*** Supplied passage Section Begins ***

The risk is removed with a cash transaction. Then, the balance sheet of the buyer will be
modified and the decision maker should take into account the effects on the reported financial
results. For example, in a pure cash deal (financed from the company’s current account),
liquidity ratios might decrease. On the other hand, in a pure stock for stock transaction (financed
from the issuance of new shares), the company might show lower profitability ratios (e.g. ROA).
However, economic dilution must prevail towards accounting dilution when making the choice.
The form of payment and financing options are tightly linked. If the buyer pays cash, there are
three main financing options:
- Cash on hand: it consumes financial slack (excess cash or unused debt capacity) and may
decrease debt rating. There are no major transaction costs.
- Issue of debt: it consumes financial slack, may decrease debt rating and increase cost of debt.
Transaction costs include underwriting or closing costs of 1% to 3% of the face value.

*** Supplied passage Section Ends ***

● **Task set**
1) How would you render the sentence "The form of payment and financing options are tightly linked." from the passage on payment and financing options into Spanish?
2) Answer these questions from the passage on payment and financing options:
(a) In a pure cash deal, which ratios might decrease?
(b) Which kind of dilution must prevail when making the choice?
(c) For an issue of debt, what share of the face value do underwriting or closing costs come to?

*** Provided records Section Begins ***

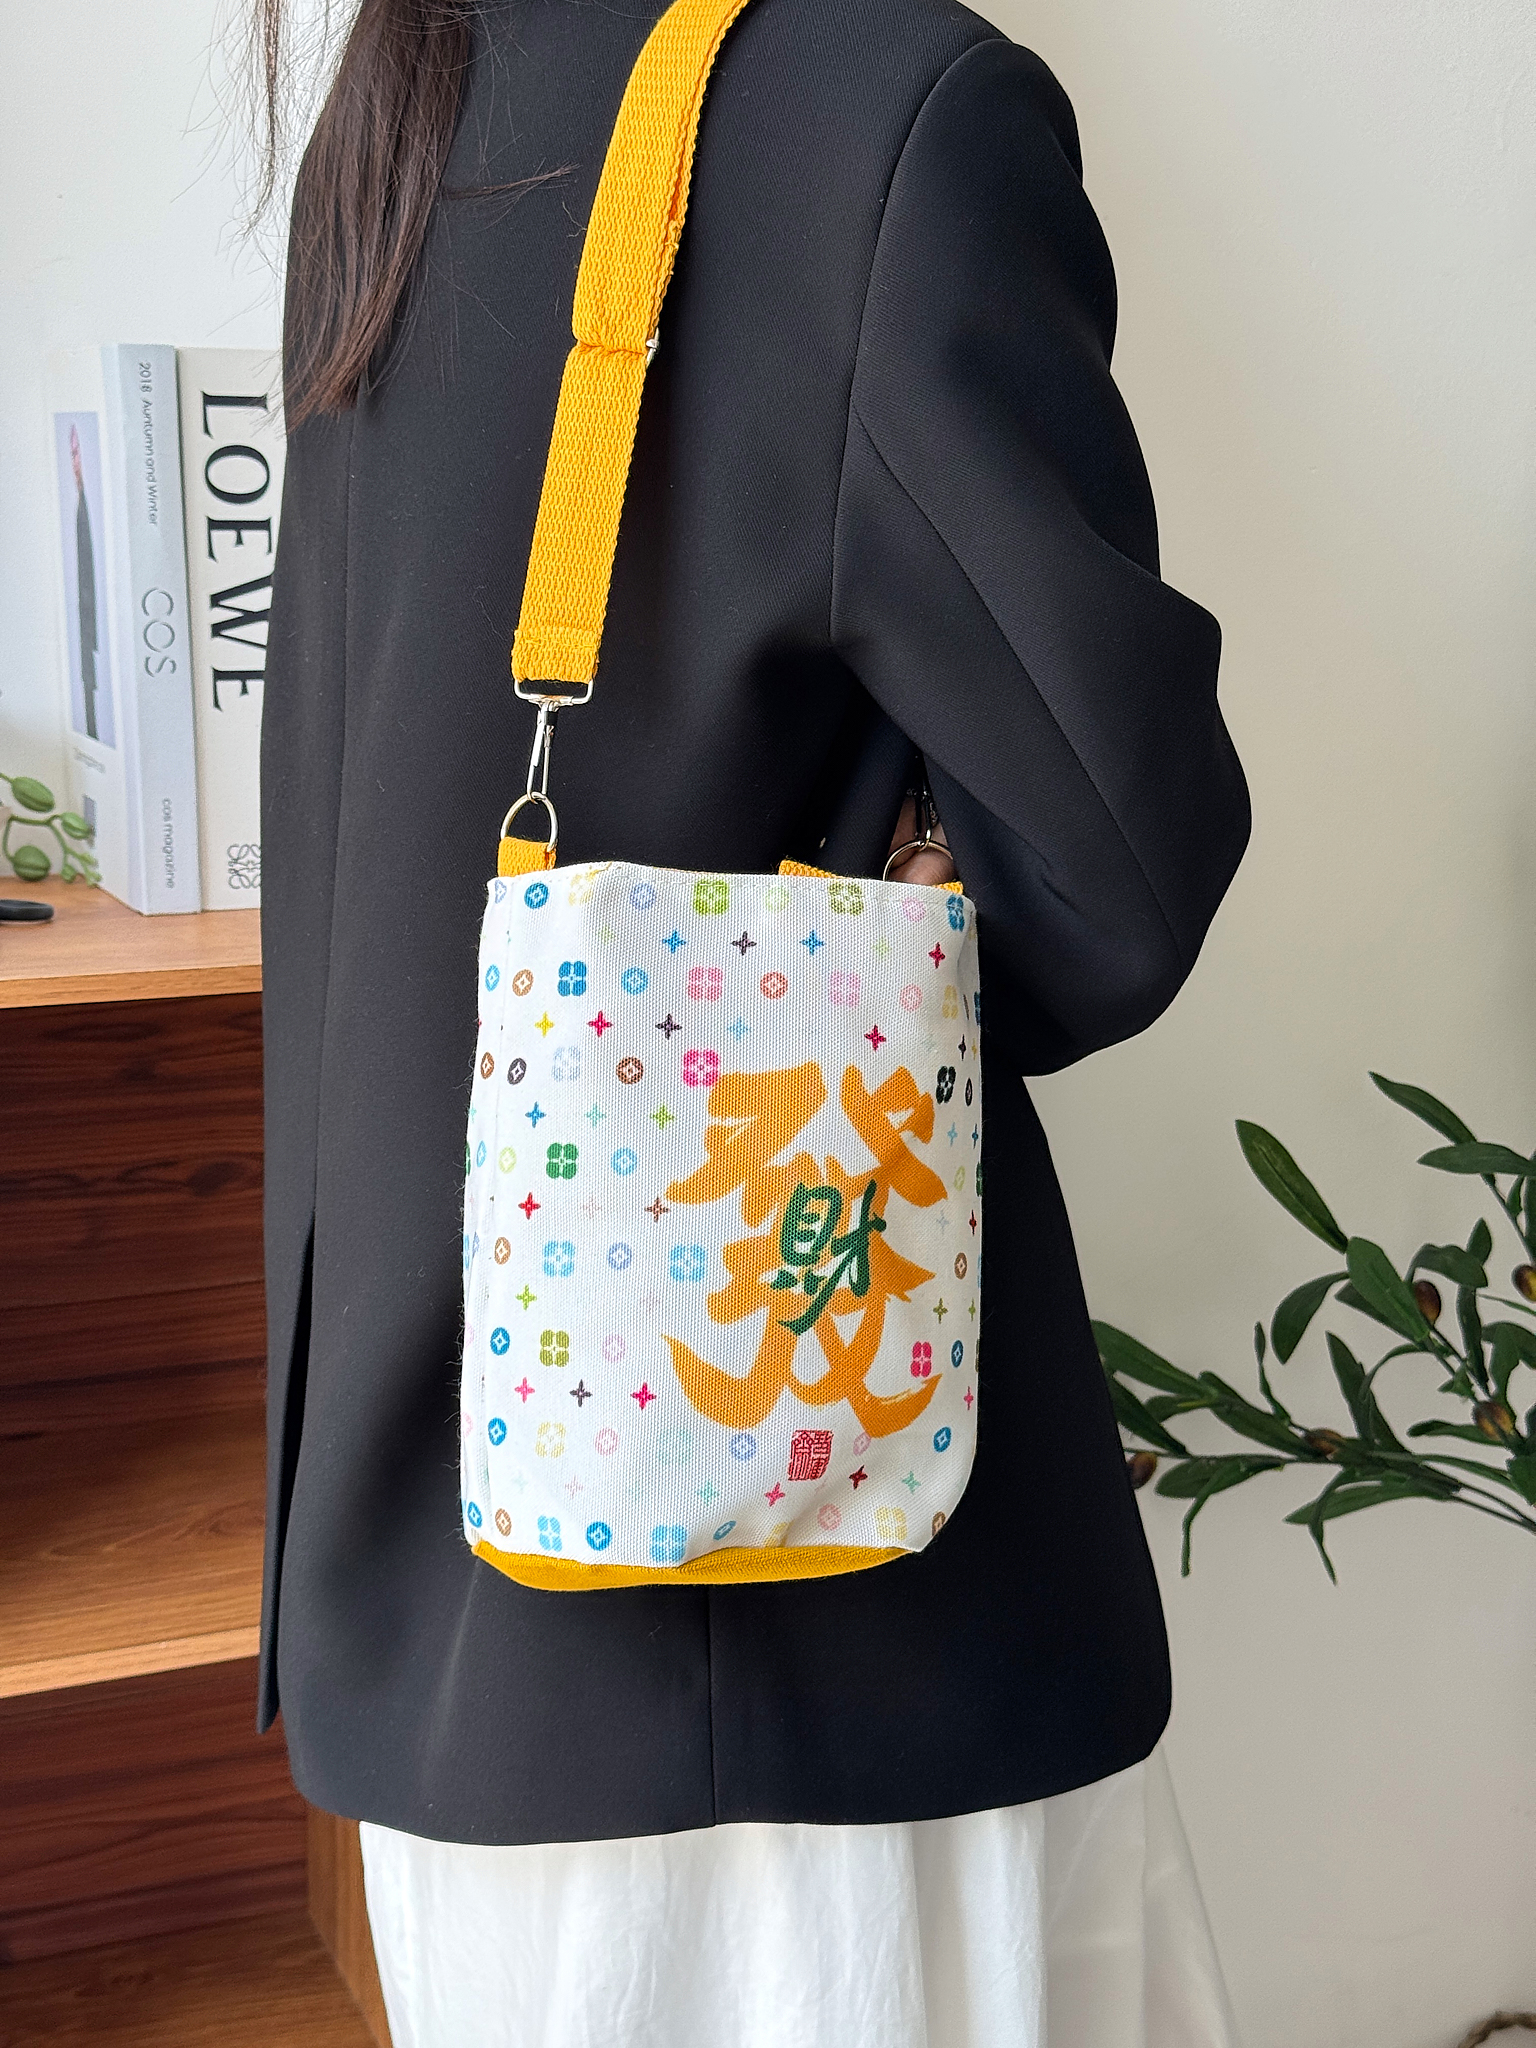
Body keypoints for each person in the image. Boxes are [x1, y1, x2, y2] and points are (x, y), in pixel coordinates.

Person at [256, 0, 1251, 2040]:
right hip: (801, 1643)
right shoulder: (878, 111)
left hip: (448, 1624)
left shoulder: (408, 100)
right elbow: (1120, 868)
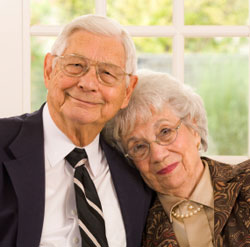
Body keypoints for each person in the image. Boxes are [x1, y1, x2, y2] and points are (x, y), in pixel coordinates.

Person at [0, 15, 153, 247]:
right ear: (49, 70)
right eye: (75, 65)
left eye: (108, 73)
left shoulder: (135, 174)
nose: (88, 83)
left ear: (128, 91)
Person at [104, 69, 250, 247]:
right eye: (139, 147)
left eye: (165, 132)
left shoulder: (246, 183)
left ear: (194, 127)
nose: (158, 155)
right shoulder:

*** Provided records Section Ends ***

● **Replies**
1) La forma de pago y las opciones de financiación están estrechamente vinculadas.

2)
(a) Liquidity ratios.
(b) Economic dilution.
(c) 1% to 3%.